Remember the good old days of retirement?
When you spent your entire working life at one office, factory or corporation?
And at the point diaries, appointments and deadlines suddenly melted away, you were invariably, and non-ironically, given the gift of a clock, collapsed into a deck chair, did every DIY task humanly possible and spent the rest of your defined benefit-backed days in the garden shed?
That’s because nostalgia can be a seductive liar and the reality for most was very different to this cardboard cut-out caricature (with apologies to those whose shed is, only now, just how they like it).
I’m not for a moment claiming that the era of a guaranteed income in retirement was worthy of only wistful reflection on times gone by. The defined benefit scheme provides for millions of pensioners and underpins our industry now and, for at least, the next 30 years.
It’s more the mindset that I question.
For all those happy to spend what used to be termed their twilight years tutting at the telly or pruning the privet, there were a good many more who missed the working life that had made this time possible.
The implicit deal struck was that, in return for your pension benefits, you had hung up your hat, together with your briefcase/spirit level/kitchen knives. After all, 65 was old. Time for a little thumb-twiddling and dog-walking but little else.
Now in my seventh decade, our company is testament to the change in attitude to work in later life.
As the economy has shifted and working patterns have evolved, so has retirement.

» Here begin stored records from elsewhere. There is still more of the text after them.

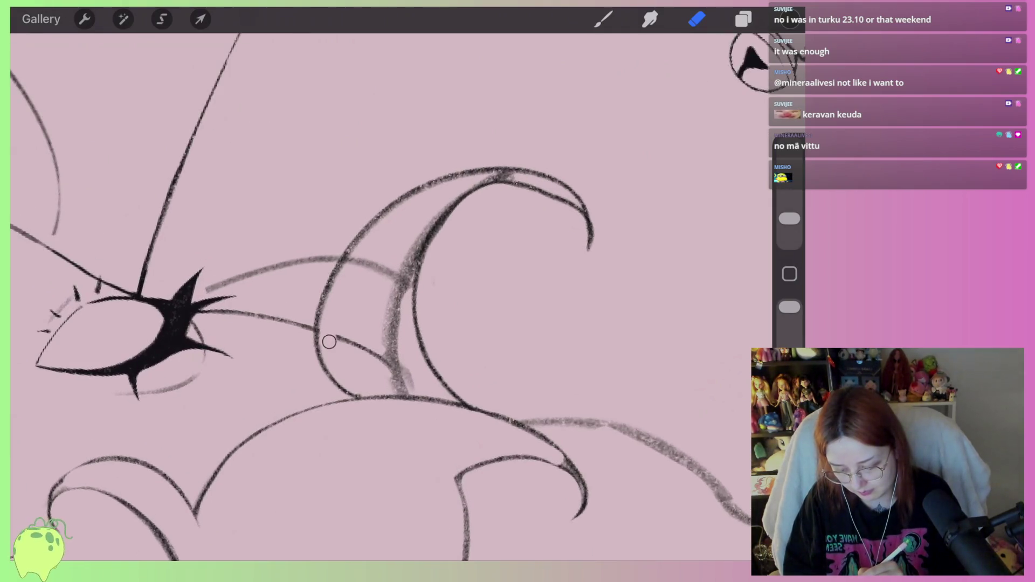
pyautogui.moveTo(364, 263); pyautogui.dragTo(422, 232)
pyautogui.moveTo(450, 194); pyautogui.dragTo(404, 276)
pyautogui.moveTo(367, 386)
pyautogui.mouseDown()
pyautogui.moveTo(363, 363)
pyautogui.moveTo(377, 357)
pyautogui.moveTo(396, 372)
pyautogui.mouseUp()
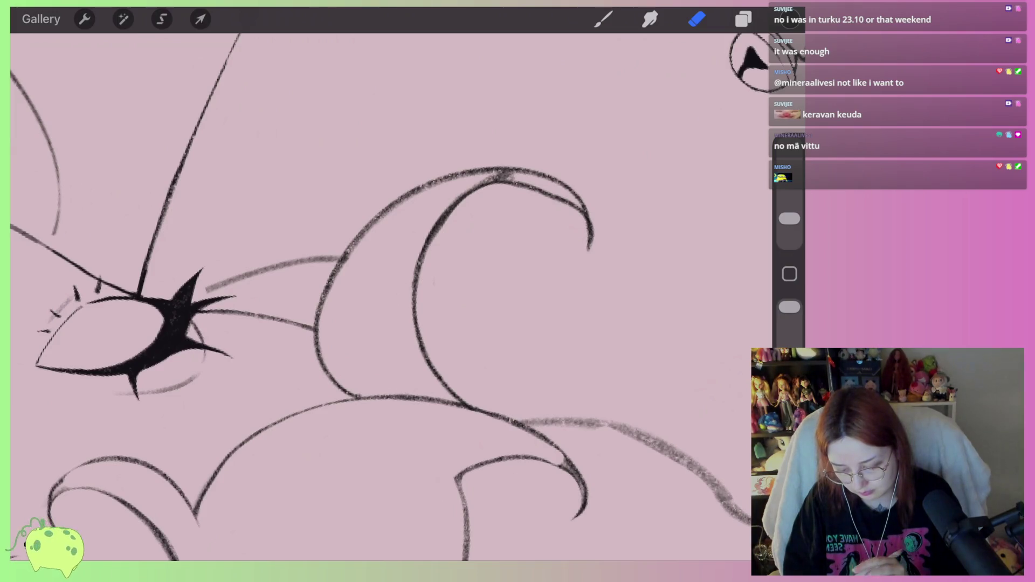
pyautogui.scroll(2, 566, 202)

There’s a noticeable trend in the 50’s-and-over taking control of their working lives in their latter decades that’s, well, a world away from the fondly-misremembered golden age of grandparenting.
My colleague, Steve Butler, is energetically commentating on this trend and urging employers to take note of how workmates not only have no intention of retiring but are adjusting how they will continue to earn, strive - and contribute - into their 60s and even 70s.
Incidentally, we’re one of the employers who have taken note.
Aside from pensions, we’re developing a new model which will enable those in senior professional service roles to continue their career long after the time their existing employer forces them to call it a day.
But back to the time when you are planning to step back. Part of that is looking carefully at what your options are. Clearly, financial planning is an important factor but equally critical is the mindset that this is the third age, a new beginning. And while the end may be nearer, good health and a positive attitude keep it further at bay.
So if you’re already mentally fitting yourself for slippers, others are re-training, re-tooling and reviving plans to start their own business, change careers or finally tackle that long-cherished project. And it’s an enlightened attitude to this stage of their lives that’s responsible.
Social and economic changes have moved the dial on what we think we could be doing, rather than accepting the prevailing attitude that it means doing less. There does appear to be an emerging acceptance that much more is possible - and feasible - than it was before.
In part, this stems from the fragmented nature of our once homogenised pensions infrastructure and I also accept that not everyone has a choice, nor desire, to continue working.
But amid the uncertainty there is opportunity for looking at a familiar landscape from a different perspective. If decades of experience give you one thing, it’s being able to appreciate an unexpected view.